### PROBLEM DESCRIPTION
Please print the entries below exactly, from the line with "Impression verso" through the line with "bạc nitrat tron", including both of those lines and leaving out all others.

*** INPUT RECORDS ***

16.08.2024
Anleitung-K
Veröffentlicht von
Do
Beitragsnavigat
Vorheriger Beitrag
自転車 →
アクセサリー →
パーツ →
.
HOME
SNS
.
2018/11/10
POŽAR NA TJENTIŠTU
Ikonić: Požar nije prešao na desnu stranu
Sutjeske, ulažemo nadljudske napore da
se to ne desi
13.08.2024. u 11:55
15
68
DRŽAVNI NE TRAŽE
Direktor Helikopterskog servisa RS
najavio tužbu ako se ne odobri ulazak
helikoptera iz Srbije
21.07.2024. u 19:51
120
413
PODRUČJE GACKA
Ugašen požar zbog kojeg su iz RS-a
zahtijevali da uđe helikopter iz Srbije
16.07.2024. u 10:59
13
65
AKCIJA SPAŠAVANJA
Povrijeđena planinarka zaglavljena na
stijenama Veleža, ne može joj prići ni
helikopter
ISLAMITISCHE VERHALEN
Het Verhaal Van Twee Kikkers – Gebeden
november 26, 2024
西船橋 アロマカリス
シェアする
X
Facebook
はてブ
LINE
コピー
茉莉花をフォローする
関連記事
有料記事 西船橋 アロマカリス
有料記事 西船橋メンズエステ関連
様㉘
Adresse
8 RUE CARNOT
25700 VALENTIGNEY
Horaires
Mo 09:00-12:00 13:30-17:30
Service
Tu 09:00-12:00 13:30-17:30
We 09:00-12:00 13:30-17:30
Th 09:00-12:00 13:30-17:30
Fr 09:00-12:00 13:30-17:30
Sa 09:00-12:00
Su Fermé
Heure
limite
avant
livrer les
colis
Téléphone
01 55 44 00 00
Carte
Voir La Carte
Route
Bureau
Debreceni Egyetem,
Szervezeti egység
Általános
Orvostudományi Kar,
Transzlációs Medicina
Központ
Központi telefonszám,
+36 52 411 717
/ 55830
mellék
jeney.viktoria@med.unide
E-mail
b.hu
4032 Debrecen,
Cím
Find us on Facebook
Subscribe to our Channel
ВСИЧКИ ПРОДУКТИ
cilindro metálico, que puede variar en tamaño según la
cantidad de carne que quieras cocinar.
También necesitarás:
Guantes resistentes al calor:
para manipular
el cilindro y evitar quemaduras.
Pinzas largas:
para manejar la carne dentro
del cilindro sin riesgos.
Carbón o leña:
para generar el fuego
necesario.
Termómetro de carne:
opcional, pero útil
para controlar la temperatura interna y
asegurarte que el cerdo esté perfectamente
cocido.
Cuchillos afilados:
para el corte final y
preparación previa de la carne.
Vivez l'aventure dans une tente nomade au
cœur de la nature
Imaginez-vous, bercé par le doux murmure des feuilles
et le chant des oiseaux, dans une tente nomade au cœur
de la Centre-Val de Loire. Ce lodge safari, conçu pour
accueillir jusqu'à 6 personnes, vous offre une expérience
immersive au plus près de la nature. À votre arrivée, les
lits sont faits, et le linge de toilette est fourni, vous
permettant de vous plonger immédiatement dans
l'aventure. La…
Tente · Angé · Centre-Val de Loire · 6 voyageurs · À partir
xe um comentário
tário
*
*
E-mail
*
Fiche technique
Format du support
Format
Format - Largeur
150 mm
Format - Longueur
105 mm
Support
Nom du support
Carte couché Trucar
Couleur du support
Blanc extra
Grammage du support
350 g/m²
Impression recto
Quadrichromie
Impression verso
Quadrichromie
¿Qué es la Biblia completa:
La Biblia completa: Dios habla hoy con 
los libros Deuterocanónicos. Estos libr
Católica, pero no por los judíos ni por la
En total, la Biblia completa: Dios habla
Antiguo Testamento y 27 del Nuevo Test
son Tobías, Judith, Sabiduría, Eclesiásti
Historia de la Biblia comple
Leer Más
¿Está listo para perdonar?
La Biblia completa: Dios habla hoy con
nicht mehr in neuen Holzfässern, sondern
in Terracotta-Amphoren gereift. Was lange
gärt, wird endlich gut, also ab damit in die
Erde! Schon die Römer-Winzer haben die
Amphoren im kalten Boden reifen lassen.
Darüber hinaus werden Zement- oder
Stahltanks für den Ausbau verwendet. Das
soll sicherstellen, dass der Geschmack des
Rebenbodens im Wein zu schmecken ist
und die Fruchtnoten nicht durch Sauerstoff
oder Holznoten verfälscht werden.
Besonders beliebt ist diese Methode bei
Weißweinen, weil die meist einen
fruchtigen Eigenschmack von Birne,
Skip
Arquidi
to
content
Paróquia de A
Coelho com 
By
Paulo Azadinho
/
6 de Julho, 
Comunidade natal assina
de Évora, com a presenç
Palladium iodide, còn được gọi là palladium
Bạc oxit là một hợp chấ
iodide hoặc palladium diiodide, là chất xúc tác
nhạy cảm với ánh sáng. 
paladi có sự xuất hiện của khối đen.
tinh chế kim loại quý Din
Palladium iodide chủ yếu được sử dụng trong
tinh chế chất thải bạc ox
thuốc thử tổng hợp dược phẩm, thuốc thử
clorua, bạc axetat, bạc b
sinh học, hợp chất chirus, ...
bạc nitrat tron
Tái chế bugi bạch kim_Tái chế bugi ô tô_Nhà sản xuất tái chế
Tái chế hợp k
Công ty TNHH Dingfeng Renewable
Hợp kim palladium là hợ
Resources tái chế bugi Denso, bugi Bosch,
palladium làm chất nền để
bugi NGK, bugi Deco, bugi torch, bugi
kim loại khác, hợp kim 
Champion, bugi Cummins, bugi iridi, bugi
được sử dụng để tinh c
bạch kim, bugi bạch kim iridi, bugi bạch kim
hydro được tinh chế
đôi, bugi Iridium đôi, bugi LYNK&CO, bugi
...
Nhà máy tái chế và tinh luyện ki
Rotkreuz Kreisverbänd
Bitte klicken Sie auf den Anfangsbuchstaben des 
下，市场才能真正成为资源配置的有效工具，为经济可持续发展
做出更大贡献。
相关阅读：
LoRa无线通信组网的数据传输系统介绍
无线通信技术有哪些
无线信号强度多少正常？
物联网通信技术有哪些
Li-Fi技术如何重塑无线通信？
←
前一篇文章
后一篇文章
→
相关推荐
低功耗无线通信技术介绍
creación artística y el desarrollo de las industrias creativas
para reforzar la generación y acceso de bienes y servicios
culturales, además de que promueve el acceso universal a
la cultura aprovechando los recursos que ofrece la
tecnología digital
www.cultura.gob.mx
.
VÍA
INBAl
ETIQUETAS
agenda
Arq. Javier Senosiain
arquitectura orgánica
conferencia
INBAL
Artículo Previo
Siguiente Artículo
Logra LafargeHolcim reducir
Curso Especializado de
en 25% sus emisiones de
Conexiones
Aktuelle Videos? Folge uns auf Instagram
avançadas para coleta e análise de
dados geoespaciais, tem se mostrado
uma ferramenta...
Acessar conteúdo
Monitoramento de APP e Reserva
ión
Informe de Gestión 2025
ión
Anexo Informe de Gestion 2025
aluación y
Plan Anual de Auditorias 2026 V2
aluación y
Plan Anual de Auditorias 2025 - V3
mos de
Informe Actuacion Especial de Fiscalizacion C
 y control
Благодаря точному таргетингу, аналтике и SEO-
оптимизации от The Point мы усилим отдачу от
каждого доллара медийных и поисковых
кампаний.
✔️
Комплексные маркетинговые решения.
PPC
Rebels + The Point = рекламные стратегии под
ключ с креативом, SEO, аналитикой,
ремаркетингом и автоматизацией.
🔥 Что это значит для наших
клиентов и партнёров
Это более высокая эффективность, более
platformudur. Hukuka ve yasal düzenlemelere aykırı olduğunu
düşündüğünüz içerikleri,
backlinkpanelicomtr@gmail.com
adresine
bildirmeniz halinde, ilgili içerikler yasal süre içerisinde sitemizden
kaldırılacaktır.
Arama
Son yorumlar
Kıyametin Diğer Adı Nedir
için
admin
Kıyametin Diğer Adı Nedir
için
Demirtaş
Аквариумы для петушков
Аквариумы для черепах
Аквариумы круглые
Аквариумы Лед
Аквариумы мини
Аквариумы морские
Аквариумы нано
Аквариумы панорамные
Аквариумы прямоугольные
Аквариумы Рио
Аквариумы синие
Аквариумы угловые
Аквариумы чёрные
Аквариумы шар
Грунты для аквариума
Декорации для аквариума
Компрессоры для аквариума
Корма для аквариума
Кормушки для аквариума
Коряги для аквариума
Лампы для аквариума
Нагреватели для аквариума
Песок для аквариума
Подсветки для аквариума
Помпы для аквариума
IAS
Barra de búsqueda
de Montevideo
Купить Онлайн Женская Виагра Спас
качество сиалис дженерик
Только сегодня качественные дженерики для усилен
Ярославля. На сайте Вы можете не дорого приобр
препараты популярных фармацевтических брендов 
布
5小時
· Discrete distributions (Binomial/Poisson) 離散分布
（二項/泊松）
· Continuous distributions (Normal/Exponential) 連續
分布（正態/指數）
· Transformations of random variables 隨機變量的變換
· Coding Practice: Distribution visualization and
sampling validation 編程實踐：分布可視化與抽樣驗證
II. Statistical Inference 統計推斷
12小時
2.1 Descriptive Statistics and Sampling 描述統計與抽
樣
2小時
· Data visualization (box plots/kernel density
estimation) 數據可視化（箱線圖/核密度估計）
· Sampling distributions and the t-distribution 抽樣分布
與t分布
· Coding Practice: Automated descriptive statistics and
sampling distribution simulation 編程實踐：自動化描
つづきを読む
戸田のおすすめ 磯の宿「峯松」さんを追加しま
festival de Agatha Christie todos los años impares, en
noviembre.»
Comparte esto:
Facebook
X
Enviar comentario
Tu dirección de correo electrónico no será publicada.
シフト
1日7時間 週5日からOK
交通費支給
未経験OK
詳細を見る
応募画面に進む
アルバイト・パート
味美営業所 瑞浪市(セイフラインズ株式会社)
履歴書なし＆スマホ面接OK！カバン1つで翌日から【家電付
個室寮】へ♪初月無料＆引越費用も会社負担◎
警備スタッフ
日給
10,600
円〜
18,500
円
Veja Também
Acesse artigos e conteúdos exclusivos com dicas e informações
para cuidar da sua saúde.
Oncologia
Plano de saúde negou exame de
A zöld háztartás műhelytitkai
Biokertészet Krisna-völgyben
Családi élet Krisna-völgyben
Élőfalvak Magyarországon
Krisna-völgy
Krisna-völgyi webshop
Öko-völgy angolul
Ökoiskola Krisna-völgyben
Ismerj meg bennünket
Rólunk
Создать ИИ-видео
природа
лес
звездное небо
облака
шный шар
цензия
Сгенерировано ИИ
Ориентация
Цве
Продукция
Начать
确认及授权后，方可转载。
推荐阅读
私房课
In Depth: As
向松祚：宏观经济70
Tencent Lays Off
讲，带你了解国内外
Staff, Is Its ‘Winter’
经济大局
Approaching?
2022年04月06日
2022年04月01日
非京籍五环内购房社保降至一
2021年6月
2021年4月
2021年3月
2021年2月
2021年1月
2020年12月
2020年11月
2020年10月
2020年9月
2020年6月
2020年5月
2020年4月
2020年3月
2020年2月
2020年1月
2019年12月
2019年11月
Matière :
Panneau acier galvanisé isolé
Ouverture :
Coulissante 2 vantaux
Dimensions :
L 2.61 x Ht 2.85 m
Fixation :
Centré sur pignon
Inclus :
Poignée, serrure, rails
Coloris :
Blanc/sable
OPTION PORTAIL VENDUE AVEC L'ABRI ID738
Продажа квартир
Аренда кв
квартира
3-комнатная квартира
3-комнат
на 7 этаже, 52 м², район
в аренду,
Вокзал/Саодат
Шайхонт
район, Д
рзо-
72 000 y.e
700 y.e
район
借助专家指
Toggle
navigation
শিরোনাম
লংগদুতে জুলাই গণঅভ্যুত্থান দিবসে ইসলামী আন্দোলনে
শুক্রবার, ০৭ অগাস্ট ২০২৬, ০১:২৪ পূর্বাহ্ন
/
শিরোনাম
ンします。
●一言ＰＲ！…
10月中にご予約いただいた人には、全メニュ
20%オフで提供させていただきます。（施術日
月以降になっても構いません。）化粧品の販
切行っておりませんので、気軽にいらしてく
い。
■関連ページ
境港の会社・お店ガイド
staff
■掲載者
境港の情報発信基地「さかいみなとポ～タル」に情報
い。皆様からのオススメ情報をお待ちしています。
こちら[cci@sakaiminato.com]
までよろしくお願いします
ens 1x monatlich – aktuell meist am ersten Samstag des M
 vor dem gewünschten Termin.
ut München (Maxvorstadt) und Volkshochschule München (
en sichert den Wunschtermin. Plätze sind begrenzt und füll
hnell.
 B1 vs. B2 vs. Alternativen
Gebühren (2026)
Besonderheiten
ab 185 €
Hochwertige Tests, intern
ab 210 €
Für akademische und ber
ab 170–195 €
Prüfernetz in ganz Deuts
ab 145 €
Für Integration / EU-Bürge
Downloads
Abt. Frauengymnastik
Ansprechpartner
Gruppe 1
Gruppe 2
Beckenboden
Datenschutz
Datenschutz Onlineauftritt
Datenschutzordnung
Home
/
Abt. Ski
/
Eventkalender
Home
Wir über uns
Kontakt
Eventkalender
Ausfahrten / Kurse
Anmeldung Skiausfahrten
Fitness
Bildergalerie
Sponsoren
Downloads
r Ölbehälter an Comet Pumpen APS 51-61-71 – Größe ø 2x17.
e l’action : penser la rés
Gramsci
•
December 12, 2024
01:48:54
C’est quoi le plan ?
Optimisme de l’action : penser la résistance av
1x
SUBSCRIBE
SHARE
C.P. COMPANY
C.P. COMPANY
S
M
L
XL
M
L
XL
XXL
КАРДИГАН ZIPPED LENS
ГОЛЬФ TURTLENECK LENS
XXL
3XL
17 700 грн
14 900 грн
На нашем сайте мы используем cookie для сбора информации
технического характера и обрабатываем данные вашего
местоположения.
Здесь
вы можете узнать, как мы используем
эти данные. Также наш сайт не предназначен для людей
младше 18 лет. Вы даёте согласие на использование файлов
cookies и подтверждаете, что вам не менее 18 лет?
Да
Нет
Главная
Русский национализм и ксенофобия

*** End of INPUT RECORDS ***

### PROBLEM SOLUTION
Impression verso
Quadrichromie
¿Qué es la Biblia completa:
La Biblia completa: Dios habla hoy con 
los libros Deuterocanónicos. Estos libr
Católica, pero no por los judíos ni por la
En total, la Biblia completa: Dios habla
Antiguo Testamento y 27 del Nuevo Test
son Tobías, Judith, Sabiduría, Eclesiásti
Historia de la Biblia comple
Leer Más
¿Está listo para perdonar?
La Biblia completa: Dios habla hoy con
nicht mehr in neuen Holzfässern, sondern
in Terracotta-Amphoren gereift. Was lange
gärt, wird endlich gut, also ab damit in die
Erde! Schon die Römer-Winzer haben die
Amphoren im kalten Boden reifen lassen.
Darüber hinaus werden Zement- oder
Stahltanks für den Ausbau verwendet. Das
soll sicherstellen, dass der Geschmack des
Rebenbodens im Wein zu schmecken ist
und die Fruchtnoten nicht durch Sauerstoff
oder Holznoten verfälscht werden.
Besonders beliebt ist diese Methode bei
Weißweinen, weil die meist einen
fruchtigen Eigenschmack von Birne,
Skip
Arquidi
to
content
Paróquia de A
Coelho com 
By
Paulo Azadinho
/
6 de Julho, 
Comunidade natal assina
de Évora, com a presenç
Palladium iodide, còn được gọi là palladium
Bạc oxit là một hợp chấ
iodide hoặc palladium diiodide, là chất xúc tác
nhạy cảm với ánh sáng. 
paladi có sự xuất hiện của khối đen.
tinh chế kim loại quý Din
Palladium iodide chủ yếu được sử dụng trong
tinh chế chất thải bạc ox
thuốc thử tổng hợp dược phẩm, thuốc thử
clorua, bạc axetat, bạc b
sinh học, hợp chất chirus, ...
bạc nitrat tron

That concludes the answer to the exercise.